In den verschiedenen Kulturkreisen misst man den von der Natur geschaffenen Gebilden oft magische und spirituelle Bedeutung bei. Unsere Serie beschäftigt sich mit verschiedenen geografischen Begriffen, die wir dieses Mal durch die Brille der Esoterik betrachten. Heute können Sie etwas über die Berge erfahren.
Das Meer ist ein „Lebewesen”. Der Anfang aller Dinge ist bei Gott, der überall lebendig zugegen ist, zu suchen. Er gibt uns Nahrung und Leben. Mitunter nimmt er es auch wieder zurück. Er lehrt uns Ehrfurcht und Demut. Denjenigen, die das nicht begreifen wollen, kommt das teuer zu stehen. Über das Meer zu herrschen und es in seiner Gewalt zu haben, ist eine ganz ungewöhnliche Sache: Erinnern Sie sich nur an den persischen König, Xerxes, der sehr hochmütig und blindwütig handelte, als er sich herausnahm, einen tatsächlich existierenden Gott, das heißt das Meer mit Ruten ausgeißeln zu lassen! Die Ironie des Schicksals besteht darin, dass der Ausgang der Schlacht bei den Thermopylen seine Handlung dennoch rechtfertigte.
Das Meer ist ohne Ausnahme immer weiblichen Geschlechts, denn es ist das Schoß des Lebens gleich dem einer Mutter. Sanft streichelnd nimmt es uns an seine Brust, aber – wenn es sein muss – kann es auch schonungslos und zornig sein. In der Antike hatte man eine heilige Scheu vor dem Meer, wofür es selbstverständlich eine rationale Erklärung gibt. Es war charakteristisch für die Seefahrer, dass sie sich in Ufernähe fortbewegten, nur wenige wagten sich aufs offene Meer. Die Seeleute konnten nicht einmal schwimmen, was übrigens auch in der Neuzeit noch oft vorkam. Die angeschwemmten Tiere erregten mitunter Schrecken; beim Anblick der Kadaver von Riesenkalmaren blieb den Menschen der Atem weg.
Es ist allgemein bekannt, dass das Meer auch heilen kann: Bei denjenigen, die in der Nähe von Salzwassern leben, ist die Wahrscheinlichkeit einer Erkrankung der Atemorgane oder der Schilddrüse geringer. Das Meer kann aber auch töten: Denken Sie nur an die Flutwellen und zerstörerischen Stürme, die der Beweis für den „Zorn” des Meeres sind. Das Meer gibt aber auch Reichtum: Mit der Erscheinung von Salinen erwarben die begünstigten Völker unbeschreibliche Macht und Einfluss. In Büchern der Traumdeutung ist das Meer das Symbol der Liebe und Sehnsucht nach Liebe.
Es ist ein sehr geheimnisvoller Ort, dessen Horizont sich im Trüben verliert. Das gewaltige Wasser hielt die Menschen sehr lange in seinem Bann.
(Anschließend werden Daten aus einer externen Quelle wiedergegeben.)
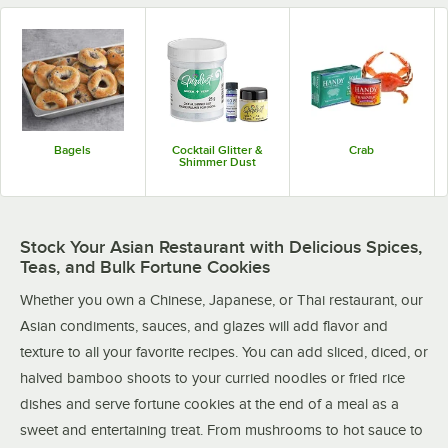
Bagels
Cocktail Glitter &
Crab
Shimmer Dust
Stock Your Asian Restaurant with Delicious Spices,
Teas, and Bulk Fortune Cookies
Whether you own a Chinese, Japanese, or Thai restaurant, our
Asian condiments, sauces, and glazes will add flavor and
texture to all your favorite recipes. You can add sliced, diced, or
halved bamboo shoots to your curried noodles or fried rice
dishes and serve fortune cookies at the end of a meal as a
sweet and entertaining treat. From mushrooms to hot sauce to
Die uns als Antike bekannte Welt war praktisch an der Straße von Gibraltar (wenn wir die Wikinger, die die andere Seite des Ozeans erreicht haben jetzt außer Acht lassen) zu Ende. Das uns aus Märchen bekannte, hinter Bergen und Tälern liegende Meer (manche vermuten, dass es sich hier um das Mittelmeer oder den Atlantischen Ozean handelt) ist ein Ort voller Geheimnisse und Gefahren, wo denjenigen, die dort vorbeikommen, teuflische Geschöpfe Angst bereiten. Der von Ehrfurcht durchdrungene Aberglaube hielt sich bis zur Neuzeit, als die Weltmeere schließlich restlos in die Karten aufgenommen wurden. Die Angst vor dem Unbekannten verschwand damit noch nicht endgültig. (Nehmen wir zum Beispiel die Ereignisse auf der Sargasso-See, die vor der Durchführung von biologischen Untersuchungen von vielen als Beweis der Existenz des Teufels betrachtet wurden).
Auch wenn wir heutzutage dazu neigen, das Meer einfach nur als salziges Wasser zu betrachten, dürfen wir keinen Augenblick vergessen, dass die launischen und unberechenbaren Wassermassen die Grundlage unserer Existenz sind. Seine Reinheit und die Unberührtheit der Lebensordnungen (wie zum Beispiel der Golf-Strom) ist die Voraussetzung zum Überleben. Wenn wir es auch nicht als lebenden Gott ansehen, sind zumindest die Ehrfurcht und Ergebenheit heute ebenso wichtig wie vor Jahrtausenden.